ステップ2:関係者との調整・連携体制の構築
マイクログリッドに参加する需要家(病院・公共施設・住宅等)、電力会社(系統線の活用に関する協議)、自治体等との事前調整を行います。需要家の参加意向確認や電力系統への接続可能性を確認します。
ステップ3:詳細設計と費用積算
設備構成の詳細設計を行い、設計費・設備費・工事費の積算を実施します。補助対象経費と自己負担額を明確に区分した収支計画を作成します。
ステップ4:申請書類の作成・提出
公募要領に基づき必要書類を作成し、申請期限(2022年7月29日)までにSIIへ提出します。
ステップ5:審査・採択・交付決定・事業実施
審査を経て採択後、交付決定を受けてから工事・設備設置を開始します。完了後に実績報告書を提出して補助金を受領します。
ポイント
審査と成功のコツ
地域の再エネポテンシャルの定量的な把握
災害時の電力自立供給能力の定量化
EMS設計の最適化と運用計画の具体性
事業採算性と長期持続可能性の説明
地域への経済・環境効果の定量化
ポイント
対象経費
対象となる経費
再生可能エネルギー発電設備費(5件)
- 太陽光発電パネル・パワーコンディショナー等の設備費
- 風力発電機・制御設備費
- バイオマス発電設備費
- 水力発電設備費
- 地熱発電設備費
エネルギーマネジメント設備費(3件)
- EMS(エネルギーマネジメントシステム)本体費
- センサー・計測機器費
- 通信・制御設備費
需給調整設備費(3件)
- 蓄電システム(蓄電池・PCS等)設備費
- 業務用・産業用V2H充放電設備費
- 非常用発電設備費
受変電・保安設備費(3件)
- 受変電設備費
- 事故検知設備費
- 遮断設備費
設計費・工事費(3件)
- 設備の設計・エンジニアリング費
- 設備設置工事費
- 系統連系工事費(電力会社への工事費負担金含む)
対象外の経費
対象外の経費一覧(7件)
- 土地の取得費
- 既存設備の通常の維持管理・修繕費
- 交付決定前に発注・契約した経費
- 消費税及び地方消費税相当額(課税事業者の場合)
- 補助事業と直接関係のない設備費
- 新たな系統線・配電網の新設工事費(既存系統線活用が要件)
- 運転・維持管理費(補助対象は設計・設備・工事のみ)
よくある質問
Q「既存の系統線を活用する」とはどういう意味ですか?
地域マイクログリッドの要件として、新たな専用配電線(マイクログリッド専用の電線)を新設するのではなく、既存の電力系統の配電線を活用してマイクログリッド内の電力を融通することが求められます。これにより新規配電線敷設コストを省き、現実的なマイクログリッド構築が可能となります。

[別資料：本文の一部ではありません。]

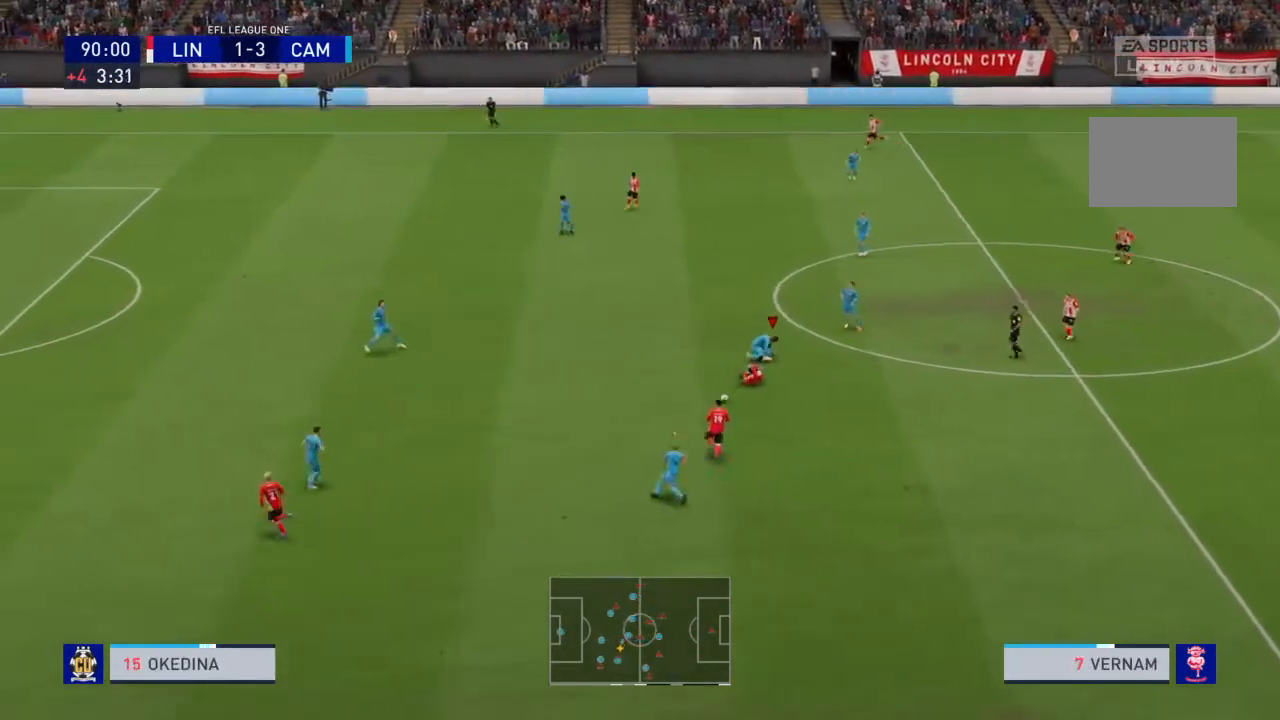
{"buttons": ["L1", "R2"], "left_stick": "up-left", "right_stick": "center", "events": [[100, "R2", "up"], [334, "left_stick", "up-left"], [434, "L1", "down"], [467, "R2", "down"]]}
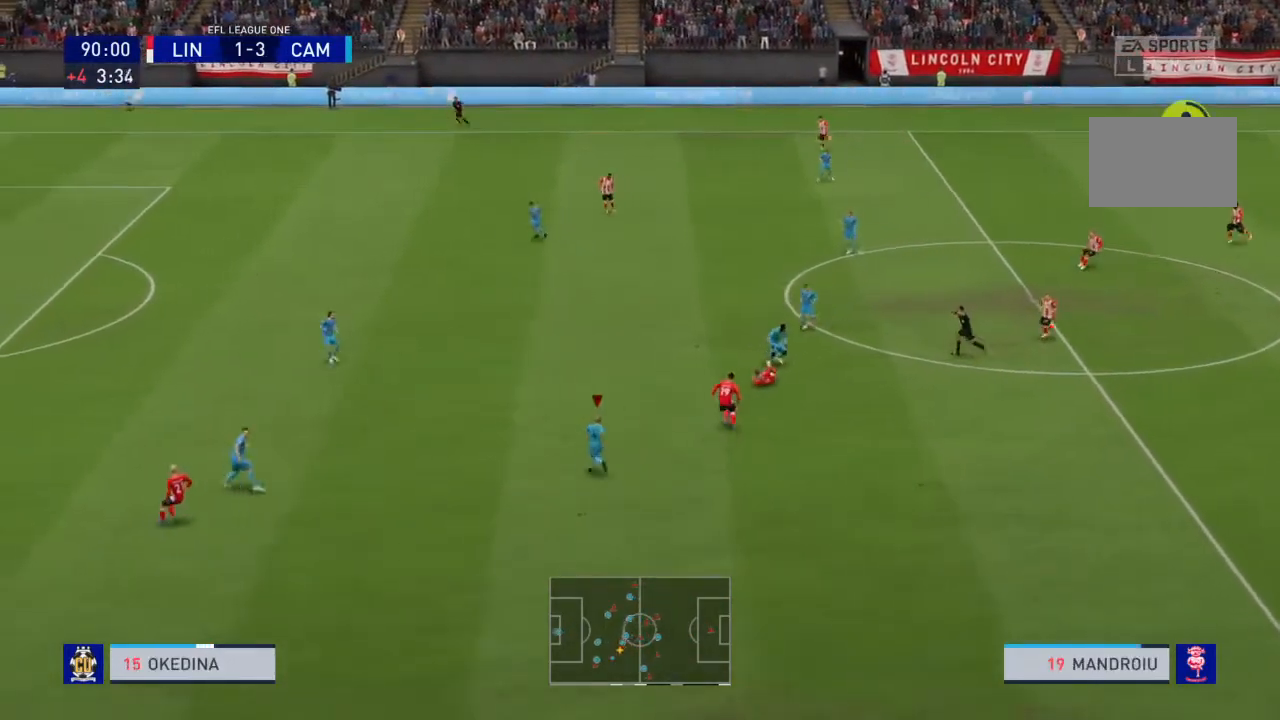
{"buttons": ["R2"], "left_stick": "up", "right_stick": "center", "events": [[100, "L1", "up"], [267, "left_stick", "up"]]}
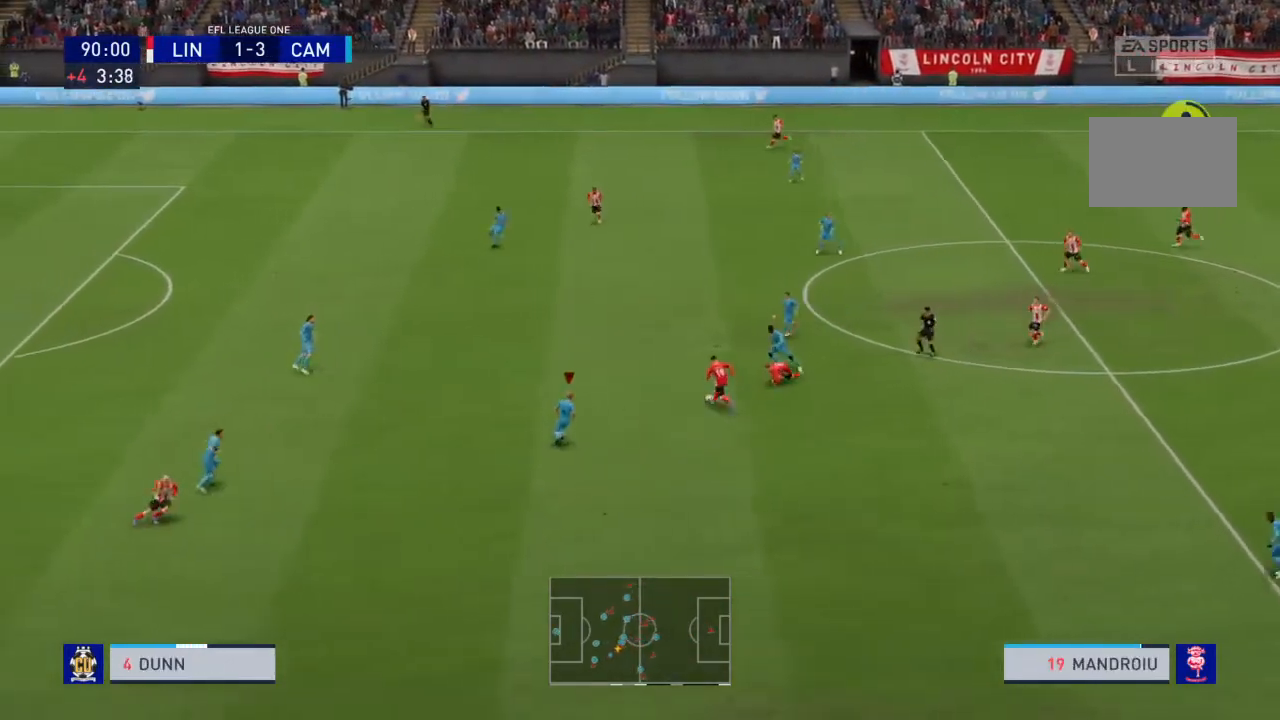
{"buttons": ["R2"], "left_stick": "up", "right_stick": "center", "events": []}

Q補助対象経費は何ですか?運転・維持管理費も対象になりますか?
補助対象経費は設計費・設備費・工事費の3種類に限られます。設備の運転・維持管理費、人件費、コンサルタント費用等は補助対象外です。設備設置後の運用費は自己負担となりますので、長期的な維持管理コストを含めた収支計画を事前に策定してください。
Q自治体と民間事業者が連携して申請できますか?
詳細は公募要領でご確認いただく必要がありますが、地域マイクログリッドは自治体・エネルギー事業者・需要家等が連携して構築するケースが多く、コンソーシアム申請が想定されています。連携する場合の申請形式・役割分担については、事務局(SII)へお問い合わせください。
Q補助金6億円の上限を超えるプロジェクトでも申請できますか?
補助金の支給額は補助対象経費の2/3以内・最大6億円です。プロジェクトの総事業費が9億円を超える場合も申請は可能ですが、補助金は最大6億円で、超過分は自己負担となります。大型プロジェクトの場合は民間資金・自治体資金との組み合わせを検討してください。
Q太陽光発電設備のみの設置でも申請できますか?
本補助金は「地域マイクログリッドの構築」を目的としており、単独の太陽光発電設備の設置のみでは要件を満たさない可能性があります。EMS・蓄電池等との組み合わせにより「自立運転機能を持つマイクログリッド」として構成することが必要です。詳細は公募要領またはSIIへお問い合わせください。
Q採択後、いつから工事を開始できますか?
補助金の交付決定を受けてから工事・設備設置を開始することが必要です。交付決定前に発注・契約した経費は補助対象外となります。採択から交付決定までのスケジュールは公募要領に記載されますので、ご確認ください。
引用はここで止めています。